Data annotation / classification of vehicle sensor data at scale
The customer designs and produces premium electric vehicles – no combustion powertrains or hybrids. But they see this as only one aspect of the mobility experiences that will shape life for generations to come. Electrification, connected vehicles, changing ownership models, and autonomous driving are just some of the important trends that are transforming the industry.
As an automotive company that has lots of experience building cars in the old automotive industry fashion and seeks to increase their knowledge about building complex software platforms in the cloud that are needed to fully provide the new mobility experience globally. The solution is part of the platform that will help them to accomplish their goal to become one of the players that will influence the mobility experience for us all.

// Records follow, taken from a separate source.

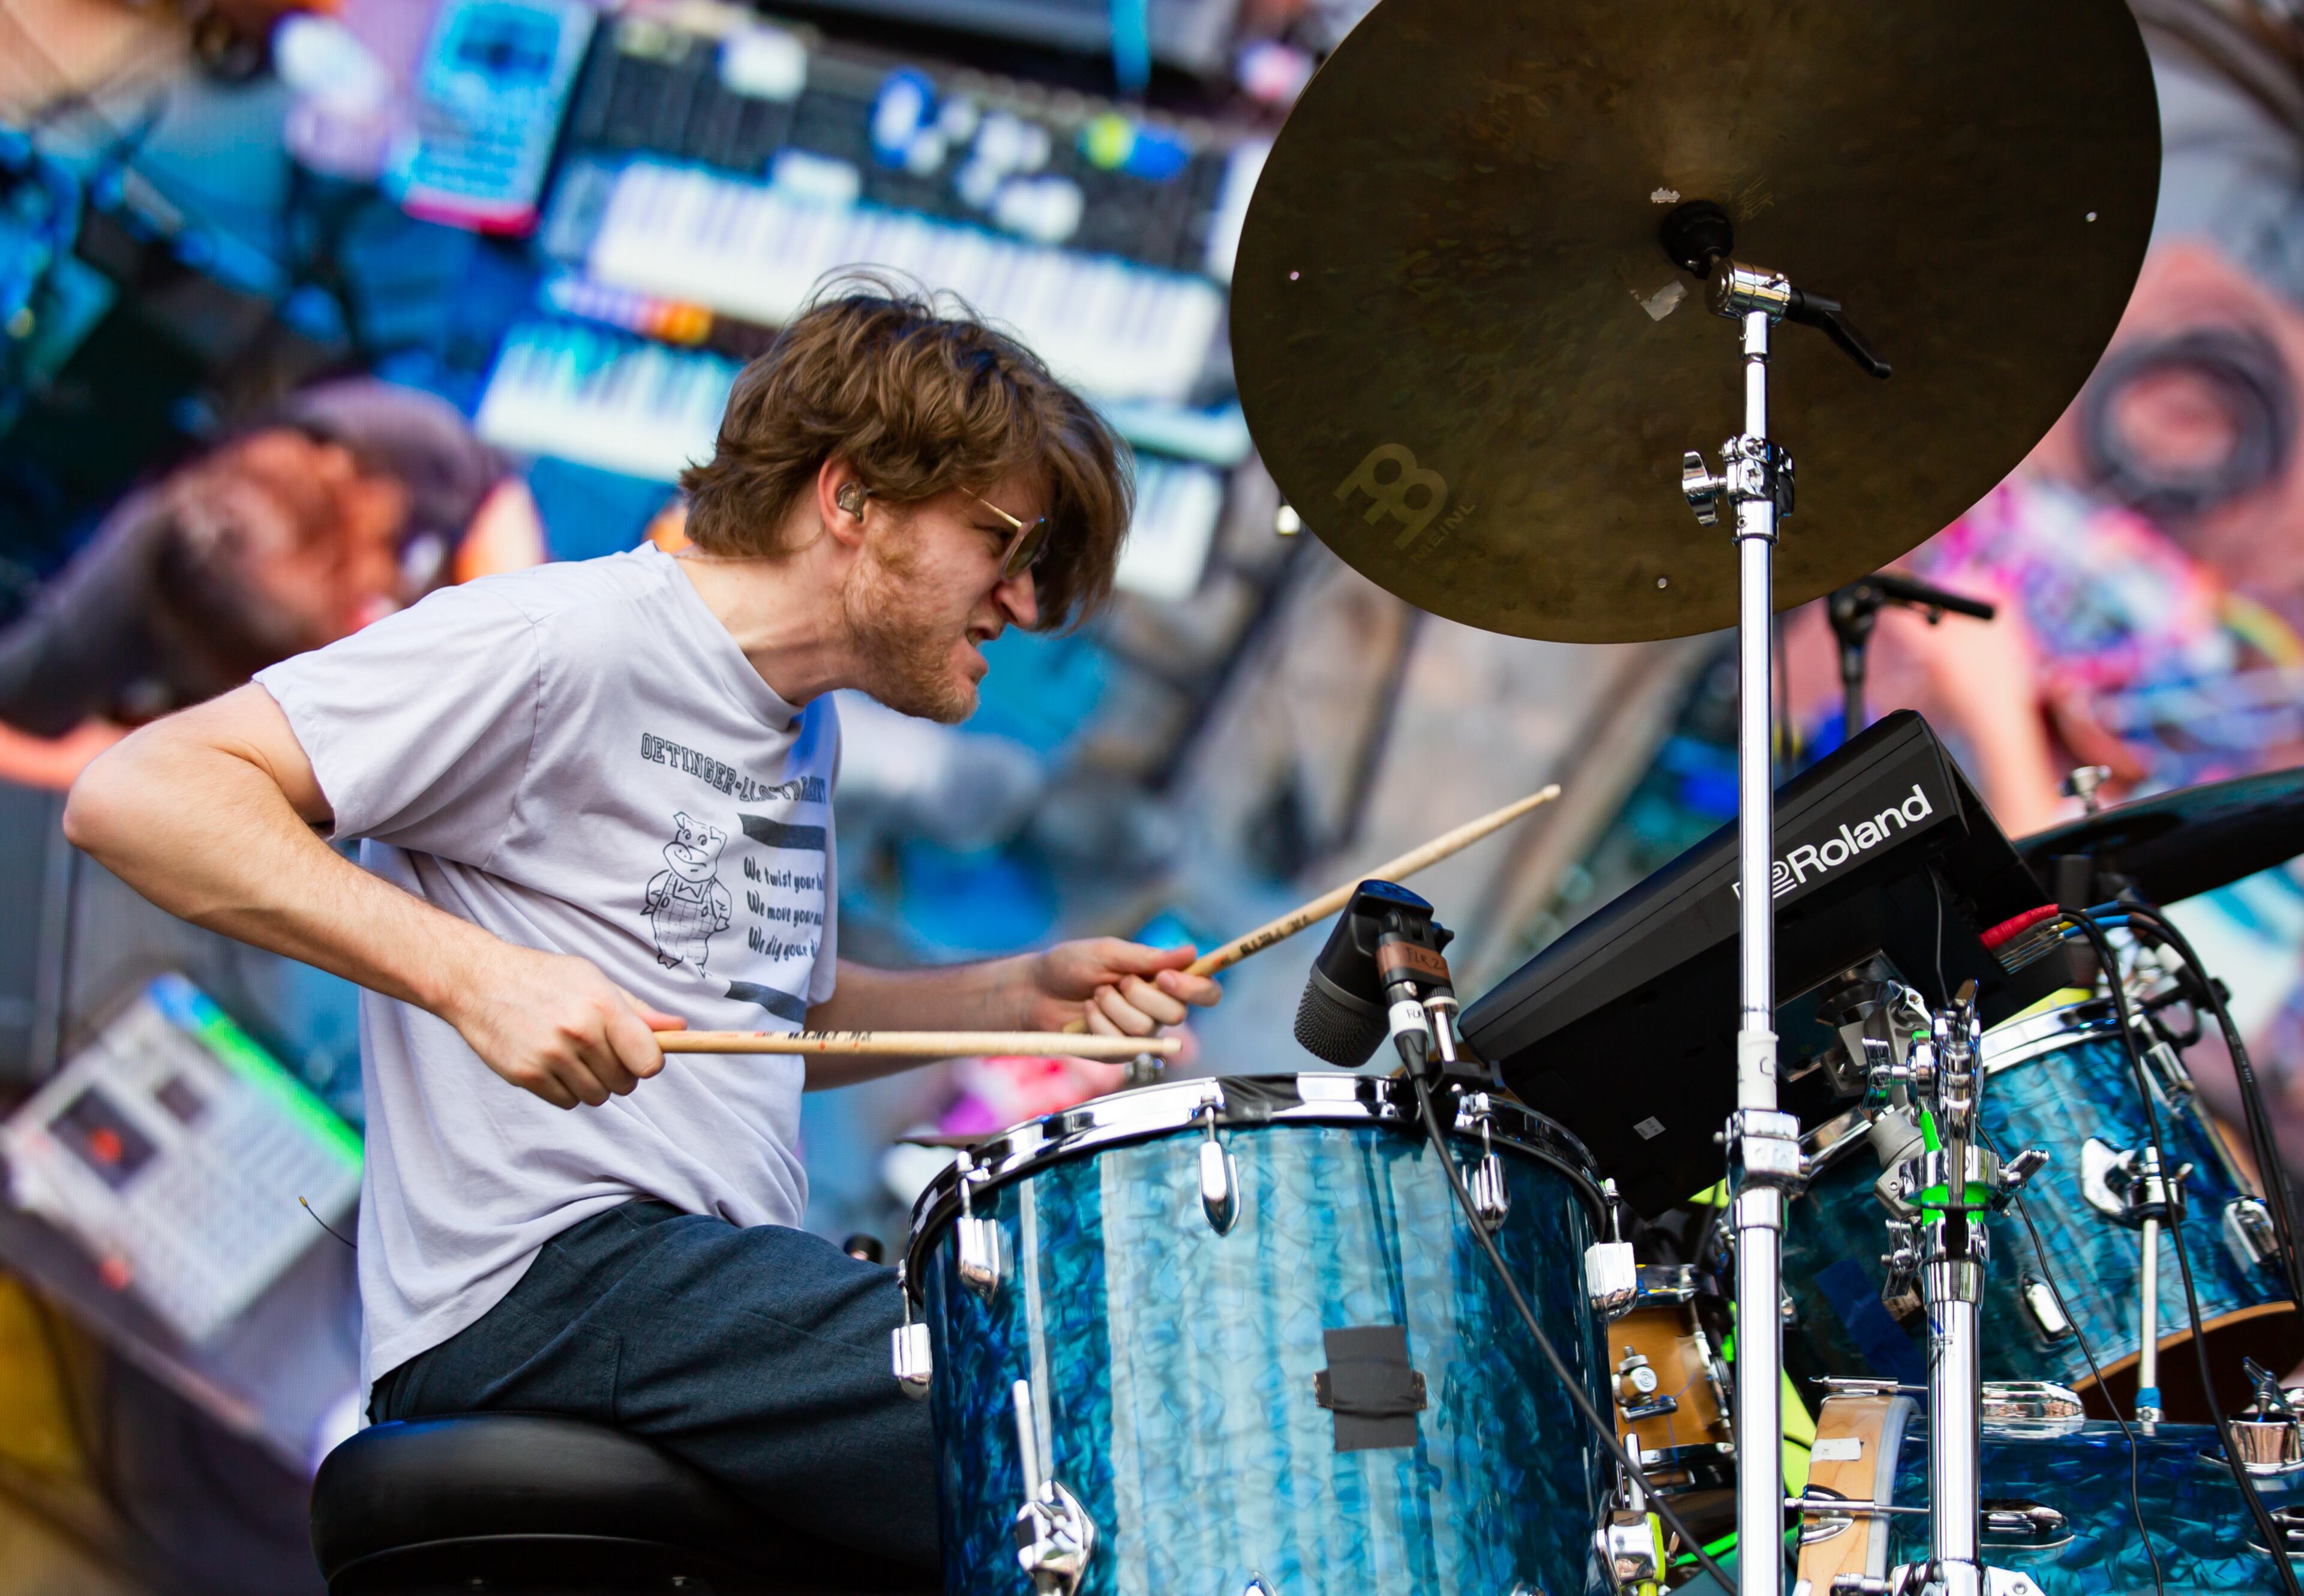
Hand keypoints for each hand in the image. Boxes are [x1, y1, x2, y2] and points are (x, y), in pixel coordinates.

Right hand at [441, 943, 687, 1108]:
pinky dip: (566, 1091)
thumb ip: (637, 1011)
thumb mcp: (594, 980)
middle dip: (620, 1072)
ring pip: (597, 1097)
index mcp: (602, 1005)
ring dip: (593, 1084)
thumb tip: (680, 1028)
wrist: (480, 982)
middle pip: (625, 1083)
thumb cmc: (545, 978)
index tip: (640, 1056)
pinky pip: (567, 1102)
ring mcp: (550, 1056)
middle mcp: (578, 1033)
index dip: (649, 1063)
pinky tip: (554, 1065)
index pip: (649, 1060)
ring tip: (575, 1056)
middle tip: (600, 1051)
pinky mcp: (525, 1075)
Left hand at [1025, 938, 1221, 1037]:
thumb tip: (1191, 951)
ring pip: (1145, 1027)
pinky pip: (1121, 1042)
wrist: (1036, 991)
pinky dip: (1099, 1023)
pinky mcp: (1120, 1051)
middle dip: (1143, 995)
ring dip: (1115, 1006)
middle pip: (1177, 1013)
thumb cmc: (1071, 965)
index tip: (1165, 977)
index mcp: (1163, 980)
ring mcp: (1140, 1034)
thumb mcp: (1108, 953)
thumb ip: (1148, 957)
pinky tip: (1087, 1013)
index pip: (1204, 991)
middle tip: (1120, 982)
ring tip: (1095, 995)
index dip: (1195, 987)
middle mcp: (1158, 1008)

The automotive industry is the home turf of the company. With a focus on electrical vehicles and mobility solutions it wants to transform the industry globally. It was founded in 2012 with a vision to shape mobility for a sustainable future and the determination to create change for coming generations. This is the north star that guides everything they do.
They design and produce premium electric vehicles – no combustion powertrains or hybrids. But this is only one aspect of the mobility experiences that will shape life for generations to come. Electrification, connected vehicles, changing ownership models, and autonomous driving are just some of the important trends that are transforming the industry.

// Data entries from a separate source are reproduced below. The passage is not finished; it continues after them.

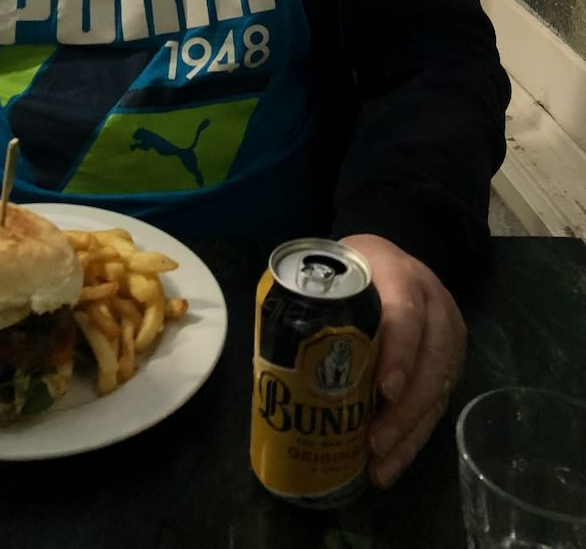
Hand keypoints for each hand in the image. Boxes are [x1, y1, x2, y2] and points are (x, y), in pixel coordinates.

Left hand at [339, 233, 465, 488]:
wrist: (390, 259)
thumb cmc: (352, 269)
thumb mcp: (334, 270)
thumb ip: (315, 302)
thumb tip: (275, 359)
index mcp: (402, 276)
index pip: (406, 313)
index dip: (398, 352)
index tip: (384, 390)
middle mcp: (435, 307)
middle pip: (431, 361)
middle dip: (404, 408)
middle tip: (374, 440)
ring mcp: (447, 337)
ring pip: (437, 389)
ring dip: (408, 433)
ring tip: (379, 465)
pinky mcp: (449, 365)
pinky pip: (437, 406)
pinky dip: (413, 439)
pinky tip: (390, 464)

To develop their autonomous capabilities, algorithms that drive the autonomous vehicle should be trained to detect, track, and classify objects and make informed decisions for path planning and safe navigation. Annotation is the process of adding labels of interest (metadata) to an image or a video. Usually, annotated sensor data (including bounding boxes) is used to help AI or Machine Learning models understand and recognize the objects of interest.
In the autonomous drive (AD) development process, high volume of data is acquired from the test fleet through the cameras, ultrasonic sensors, radar, LiDAR, and GPS, which is then ingested from vehicle to the data lake. This ingested data is labeled and processed to build a testing suite for simulation, validation and verification of AD or ADAS models. In order to get autonomous vehicles quickly on public roads, huge training data is required as well as a system that can handle that type of scale.
Vehicle sensor data is output in so-called (ros)bag-format – a bag is a file format in ROS (Robot Operating System) for storing ROS message data. Bags — so named because of their .bag extension — have an important role in ROS, and a variety of tools have been written to allow you to store, process, analyze, and visualize them.
In short, a bag-file is a file that contains a lot of information messages that has been typically recorded by the sensors, you can later use this rosbag-file in “playback” which lets you read the messages in order it was recorded.
Classification of objects being recorded by vehicle sensors, aggregation and the ability to further analyse this data to later develop, for example, testing suites for simulation, validation and verification of AD or ADAS models was the challenge to overcome at NEVS. Primary use-case is to classify camera data from sensors in the vehicles that are outputted in rosbag-format and label recorded objects as well as text. The solution needs to have the ability to scale in order to handle massive amounts of data.
In order to begin classification and labeling of the rosbag-files, we need to split the files into images.
This process is kicked off by rosbag-file(s) ingested into S3 with the event notification feature enabled, this triggers a AWS Lambda function that starts Amazon ECS AWS Fargate docker containers which is configured to use a developed ROS docker image with ROS in Amazon ECR. These docker containers split up the rosbag-file into images and are then put into S3.
In order to begin labeling objects and detect texts of the images, we need a service that can analyze the images where we can get an output of the recognized objects and texts but also make sure it works at massive scale. We solve this by using AWS Rekognition label- and text detection in collaboration with AWS Batch. This allows us to process the images asynchronously with an upper threshold of concurrent calls to Rekognition as this otherwise would get throttled for sending too many requests to the service.
The output from Rekognition is then put into Amazon Elasticsearch which provides full-text search, to look up the labels for the images stored in S3. Amazon Elasticsearch also provides an installation of Kibana which is a popular open source visualization tool designed to work with Elasticsearch. Using this graphical user interface we can search for our labels.
The output is also stored in S3 to have the ability to develop testing suites for simulation, validation and verification of AD or ADAS models
Above is a complete diagram of the solution.
This solution provides NEVS with the ability to annotate the data which their vehicle sensors have recorded.
The solution is elastic, highly available and has the ability to scale in a rapid manner. Without having to collect big datasets and develop our own complex automated recognition software we can get all these out-of-the-box from AWS Rekognition. In collaboration with AWS Batch, Amazon ECS AWS Fargate and AWS Lambda we also have the ability to handle huge volumes of data without scaling issues.
This is a step forward in order to develop testing suites for simulation, validation and verification of AD models, a key component in order to be at the forefront of AD development as it is part of the automated features which comprise the building blocks of semi/fully autonomous driving.
The solution is based on serverless services which has no or little maintenance and provides NEVS with a cost effective but yet scalable solution.